Les sommes fixées judiciairement produisent intérêts au taux légal à compter de la date de prononcé du jugement déféré en cas de confirmation, ou de la date de prononcé du présent arrêt en cas de réformation, ce qui est applicable en l’espèce à la somme allouée à titre de dommages-intérêts, en réparation du préjudice de perte d’emploi injustifiée du fait d’une résiliation judiciaire du contrat de travail produisant les effets d’un licenciement abusif qui produira intérêts au taux légal à compter du 4 mars 2025.
— Sur les dépens et frais irrépétibles -
La SAS ARVERNE AUTOMOBILES sera condamnée aux entiers dépens, de première instance et d’appel, ce qui exclut qu’elle puisse prétendre bénéficier des dispositions de l’article 700 du code de procédure civile.
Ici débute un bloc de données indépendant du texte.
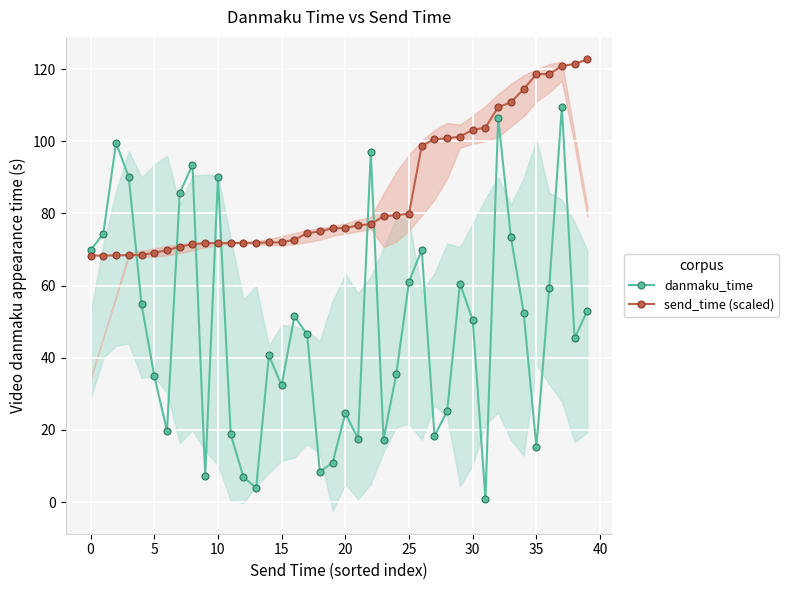

True or false: danmaku_time has a value of 25.9 at 17.

False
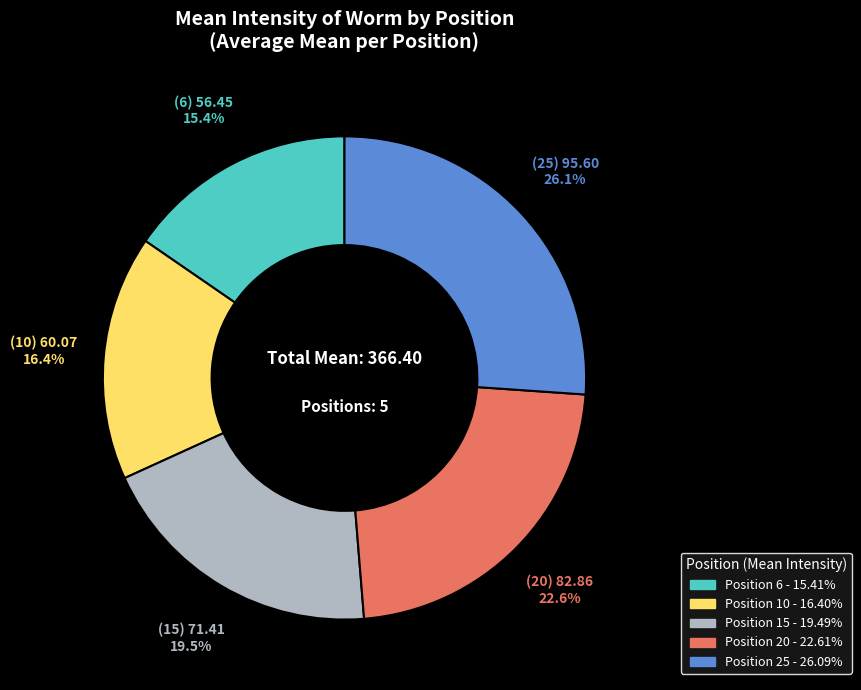

Does any single category account for the majority?

No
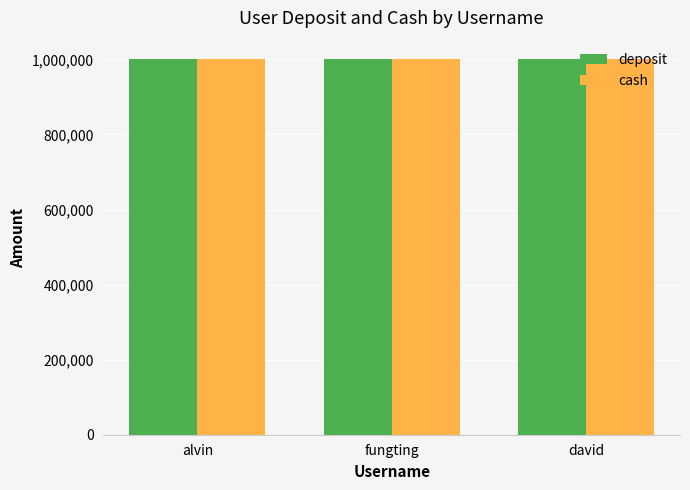

Is the value of deposit at alvin greater than the value of cash at david?

No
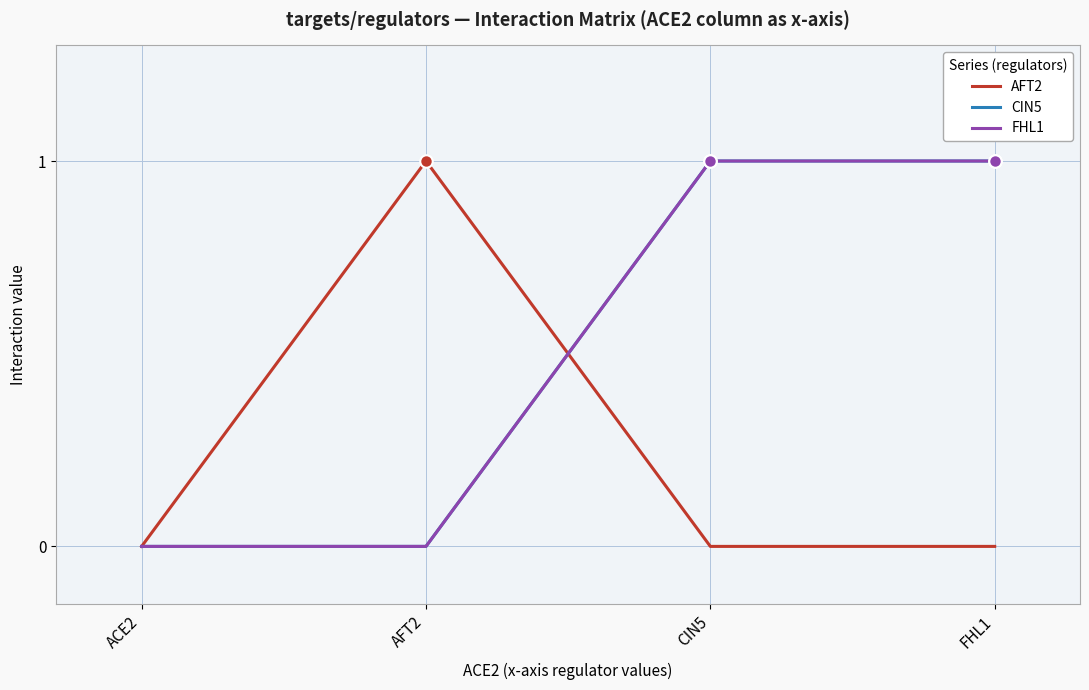

The CIN5 series shows -1 at ACE2. True or false?

False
Il serait par contre inéquitable de laisser Monsieur [Y] [K] supporter l’intégralité des frais qu’il a dû exposer pour faire assurer la défense de ses intérêts. La SAS ARVERNE AUTOMOBILES sera condamnée à payer à Monsieur [Y] [K] la somme de 3.500 euros sur le fondement de l’article 700 du code de procédure civile.
PAR CES MOTIFS
La Cour, statuant publiquement, contradictoirement, après en avoir délibéré conformément à la loi,
— Donne acte à la SAS ARVERNE AUTOMOBILES, immatriculée au registre du commerce et des sociétés de Clermont-Ferrand sous le n° 389 571 647, de son intervention aux droits et obligations de la société ARVERNE AUTOMOBILES immatriculée sous le n°409 797 230 ;
— Infirme le jugement déféré, sauf en ce qu’il a débouté la société ARVERNE AUTOMOBILES de sa demande sur le fondement de l’article 700 du code de procédure civile, et statuant à nouveau :
— Annule l’avertissement notifié à Monsieur [Y] [K] le 20 octobre 2020 ;
— Prononce la résiliation judiciaire du contrat de travail de Monsieur [Y] [K] aux torts de la société ARVERNE AUTOMOBILES ;
— Condamne la SAS ARVERNE AUTOMOBILES à payer à Monsieur [Y] [K] les sommes suivantes :
* 6.775,00 euros (brut) à titre de rappel de commissions et primes, outre 677,50 euros (brut) au titre de l’indemnité compensatrice de congés payés correspondante,
* 9.585,10 euros (brut) à titre de rappel de salaire sur heures supplémentaires, outre 958,51 euros (brut) au titre de l’indemnité compensatrice de congés payés correspondante,
* 14.563,68 euros (brut) à titre d’indemnité compensatrice de préavis, outre 1.456,36 euros (brut) au titre de l’indemnité compensatrice de congés payés correspondante,
* 70.000 euros (brut), à titre de dommages-intérêts, en réparation du préjudice de perte d’emploi injustifiée du fait d’une résiliation judiciaire du contrat de travail produisant les effets d’un licenciement abusif ;
— Y ajoutant,
— Dit que les sommes allouées à titre de rappel de commissions et primes, à titre de rappel de salaire sur heures supplémentaires, à titre d’indemnité compensatrice de préavis, ainsi que les congés payés afférents, produiront intérêts au taux légal à compter du 17 mars 2021 ;
— Dit que la somme allouée à titre de dommages-intérêts, en réparation du préjudice de perte d’emploi injustifiée du fait d’une résiliation judiciaire du contrat de travail produisant les effets d’un licenciement abusif, produira intérêts au taux légal à compter du 4 mars 2025 ;
— Condamne la société ARVERNE AUTOMOBILES à payer à Monsieur [Y] [K] la somme de 3.500 euros sur le fondement de l’article 700 du code de procédure civile ;
— Condamne la société ARVERNE AUTOMOBILES aux dépens d’appel ;
— Déboute les parties de leurs demandes plus amples ou contraires.
Ainsi fait et prononcé lesdits jour, mois et an.